4: Always pick up their “manure”  – Unfortunately, our loved one’s (referring to the pets) may suddenly have to go, lets face it we have all been there, but sadly they are unable to deal with the aftermath so can we always make sure we bag and bin as soon as the procedure is over. 

5: Always ask before taking them with you - They may have been to palaces, castles, stately homes and the local spa, however Great Aunt Dorothy may not feel the same warmth toward your Bobo as you do; therefore always ask before taking them with you. Even if visiting a shop, always ask before you enter.

6: Never leave them with someone else without their permission - For some reason some people find it quite acceptable to suddenly pop off to the shops and leave the family pet with their best friend at a moment’s notice.
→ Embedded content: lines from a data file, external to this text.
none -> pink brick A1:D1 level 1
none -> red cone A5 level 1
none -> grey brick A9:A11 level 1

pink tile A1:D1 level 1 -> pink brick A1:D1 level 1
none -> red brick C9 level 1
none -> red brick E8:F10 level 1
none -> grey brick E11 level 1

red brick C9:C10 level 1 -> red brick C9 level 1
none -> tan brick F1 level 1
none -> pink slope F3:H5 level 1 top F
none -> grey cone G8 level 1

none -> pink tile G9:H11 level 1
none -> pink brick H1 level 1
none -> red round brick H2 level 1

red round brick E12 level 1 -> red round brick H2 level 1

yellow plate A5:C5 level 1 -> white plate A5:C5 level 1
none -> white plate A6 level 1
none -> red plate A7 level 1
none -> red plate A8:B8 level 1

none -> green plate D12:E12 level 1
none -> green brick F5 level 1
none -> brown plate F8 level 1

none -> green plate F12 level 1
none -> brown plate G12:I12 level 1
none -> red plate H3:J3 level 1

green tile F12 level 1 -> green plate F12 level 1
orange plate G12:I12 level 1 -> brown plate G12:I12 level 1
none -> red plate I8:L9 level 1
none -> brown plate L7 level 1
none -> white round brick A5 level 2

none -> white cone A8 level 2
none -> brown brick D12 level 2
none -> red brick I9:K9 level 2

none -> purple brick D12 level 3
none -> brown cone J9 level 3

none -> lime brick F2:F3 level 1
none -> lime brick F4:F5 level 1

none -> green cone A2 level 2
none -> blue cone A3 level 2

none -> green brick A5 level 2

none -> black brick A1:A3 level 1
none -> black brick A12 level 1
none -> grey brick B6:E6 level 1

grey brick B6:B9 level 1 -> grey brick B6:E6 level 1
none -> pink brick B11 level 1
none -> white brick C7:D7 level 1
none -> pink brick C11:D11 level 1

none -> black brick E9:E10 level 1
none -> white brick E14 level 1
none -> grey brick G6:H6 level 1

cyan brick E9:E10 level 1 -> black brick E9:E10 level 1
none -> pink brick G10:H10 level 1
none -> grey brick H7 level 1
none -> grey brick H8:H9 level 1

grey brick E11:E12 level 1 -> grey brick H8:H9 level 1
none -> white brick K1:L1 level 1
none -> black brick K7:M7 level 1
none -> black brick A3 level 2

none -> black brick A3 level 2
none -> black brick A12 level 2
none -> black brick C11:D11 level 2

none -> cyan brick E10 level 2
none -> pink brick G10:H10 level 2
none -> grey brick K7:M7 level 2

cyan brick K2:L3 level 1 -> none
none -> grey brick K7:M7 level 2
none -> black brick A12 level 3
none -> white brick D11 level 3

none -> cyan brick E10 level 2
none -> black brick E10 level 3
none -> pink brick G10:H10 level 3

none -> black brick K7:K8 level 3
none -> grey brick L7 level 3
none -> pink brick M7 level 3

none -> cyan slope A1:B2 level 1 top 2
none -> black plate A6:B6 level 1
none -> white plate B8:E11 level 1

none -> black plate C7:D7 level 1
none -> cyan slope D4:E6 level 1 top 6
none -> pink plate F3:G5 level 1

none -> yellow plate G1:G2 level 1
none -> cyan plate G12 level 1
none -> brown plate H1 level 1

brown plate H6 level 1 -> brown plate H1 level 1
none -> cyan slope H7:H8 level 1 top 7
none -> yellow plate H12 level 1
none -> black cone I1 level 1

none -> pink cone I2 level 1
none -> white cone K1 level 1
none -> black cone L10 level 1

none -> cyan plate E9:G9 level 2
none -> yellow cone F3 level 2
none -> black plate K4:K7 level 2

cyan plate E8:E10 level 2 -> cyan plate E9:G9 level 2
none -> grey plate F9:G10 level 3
We must always plan and ask in advance and we never assume.  If you have a pet visiting you, make sure you have plenty of water and a few treats.

7: Always give a gift to a pet sitter - If someone is good enough to look after your Cuddles, then may I suggest a little gift might be in order and I don't mean vouchers for the local Psychiatric ward but more a voucher for a local spa or if there is a budget, then a nice box of chocolates. 

8: Pay for any damage they may cause - Animals will be animals and to your shock, may have a mad five minutes, and your little Precious has either caused minimal damage or a scene that resembles a war zone, therefore always be willing to cover the costs of any damage. 

9: Don’t let other people trip over them - Our little babies can be a trip hazard especially when they are the size of a mouse, therefore we must always be aware of this.  In large crowds perhaps pick them up and carry them through the public, I doubt they will complain. 


10: Keep noise volume to an Alexa two.  - Our little sweeties can have large, loud voices similar to the local fog horn which I very much doubt the neighbours will appreciate; therefore perhaps ask them or even better train them to lower their beautiful voices.